# Document text
>> Start

0809084147 978-0809084142 January 22, 2008 1st
New Stories from an Old American Shrine
 
The home of our first president has come to symbolize the ideals of our nation: freedom for all, national solidarity, and universal democracy. Mount Vernon is a place where the memories of George Washington and the era of America’s birth are carefully preserved and re-created for the nearly one million tourists who visit it every year. But behind the familiar stories lies a history that visitors never hear. Sarah Johnson’s Mount Vernon recounts the experience of the hundreds of African Americans who are forgotten in Mount Vernon’s narrative.
 
Historian and archival sleuth Scott E. Casper recovers the remarkable history of former slave Sarah Johnson, who spent more than fifty years at Mount Vernon, before and after emancipation. Through her life and the lives of her family and friends, Casper provides an intimate picture of Mount Vernon’s operation during the nineteenth and early twentieth centuries, years that are rarely part of its story. Working for the Washington heirs and then the Mount Vernon Ladies’ Association, these African Americans played an essential part in creating the legacy of Mount Vernon as an American shrine. Their lives and contributions have long been lost to history and erased from memory. Casper restores them both, and in so doing adds a new layer of significance to America’s most popular historical estate.

>> End

# Tasks
1. According to the book description, how many tourists visit Mount Vernon every year?
2. Translate this sentence from the book description into Spanish: "Their lives and contributions have long been lost to history and erased from memory."
3. Carry the book description of Sarah Johnson's Mount Vernon forward from its final sentence.

[Saved data entries]
>> Start

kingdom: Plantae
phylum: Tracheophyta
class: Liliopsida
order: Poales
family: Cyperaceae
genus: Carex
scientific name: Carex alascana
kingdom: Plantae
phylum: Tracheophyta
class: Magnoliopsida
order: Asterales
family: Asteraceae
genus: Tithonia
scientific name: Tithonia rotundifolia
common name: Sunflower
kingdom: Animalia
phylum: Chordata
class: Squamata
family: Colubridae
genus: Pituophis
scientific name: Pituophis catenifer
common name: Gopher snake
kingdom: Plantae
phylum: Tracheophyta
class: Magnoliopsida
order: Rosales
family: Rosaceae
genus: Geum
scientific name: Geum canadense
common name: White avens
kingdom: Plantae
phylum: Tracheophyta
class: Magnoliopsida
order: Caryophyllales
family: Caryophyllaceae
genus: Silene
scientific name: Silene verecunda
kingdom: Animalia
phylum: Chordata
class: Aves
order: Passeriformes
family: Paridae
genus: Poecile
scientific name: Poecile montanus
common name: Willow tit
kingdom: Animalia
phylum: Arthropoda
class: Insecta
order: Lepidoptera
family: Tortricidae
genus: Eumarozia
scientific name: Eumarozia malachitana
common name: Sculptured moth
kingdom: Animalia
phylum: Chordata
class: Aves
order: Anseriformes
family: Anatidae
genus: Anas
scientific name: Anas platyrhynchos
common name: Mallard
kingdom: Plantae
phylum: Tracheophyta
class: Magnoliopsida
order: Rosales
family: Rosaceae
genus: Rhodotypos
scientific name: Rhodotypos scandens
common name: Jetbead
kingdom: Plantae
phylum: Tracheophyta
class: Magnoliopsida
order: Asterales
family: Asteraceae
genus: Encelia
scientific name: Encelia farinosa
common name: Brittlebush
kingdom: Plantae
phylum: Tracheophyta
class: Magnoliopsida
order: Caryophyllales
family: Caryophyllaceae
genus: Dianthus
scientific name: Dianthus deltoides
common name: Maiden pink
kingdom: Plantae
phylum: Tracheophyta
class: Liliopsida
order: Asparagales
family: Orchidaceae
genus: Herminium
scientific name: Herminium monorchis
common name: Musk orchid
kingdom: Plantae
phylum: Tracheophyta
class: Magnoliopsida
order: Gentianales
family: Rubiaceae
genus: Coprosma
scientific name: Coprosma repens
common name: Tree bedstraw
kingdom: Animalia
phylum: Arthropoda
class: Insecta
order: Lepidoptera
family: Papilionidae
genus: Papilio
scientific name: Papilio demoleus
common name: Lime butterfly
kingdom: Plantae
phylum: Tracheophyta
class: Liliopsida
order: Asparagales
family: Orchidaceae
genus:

>> End

# Outputs by task
1. Nearly one million.

2. Sus vidas y sus aportes llevan mucho tiempo perdidos para la historia y borrados de la memoria.

3.
Editorial Reviews

From Publishers Weekly

Schoolchildren, learning that George Washington freed his slaves when his wife died, may believe that slavery then ended at Mount Vernon, but this emancipation was not wholesale. Martha's slaves were not freed, and Mount Vernon remained a slave plantation. Historian Casper relates the complex tale of Mount Vernon's triple identities, home, workplace, and enduring, malleable national symbol, via the lives of its black workers and residents, slave and free, and its owners while he restores African-Americans' essential roles as actors—both as historical persons doing the work of maintaining Mount Vernon and as theater, today playing the roles that maintain an illusion of 18th-century accuracy. Casper uncovers the full breadth of these African-Americans' lives. Sarah Johnson, for example, was not only a slave, a servant and an attendant to the public decades after Washington's death; she was also a wife, mother, seamstress, landowner and default curator of the Mount Vernon residence. Casper succinctly relates how Washington's 18th-century estate became a 19th-century national shrine [and] site of reverent pilgrimage and deftly integrates national political, social and technological transformations into his tale. Unanticipated links and unsolved mysteries engage, while Casper's cautious speculation and meticulous documentation make his book as trustworthy as it is fascinating. illus. (Feb.)
Copyright © Reed Business Information, a division of Reed Elsevier Inc. All rights reserved.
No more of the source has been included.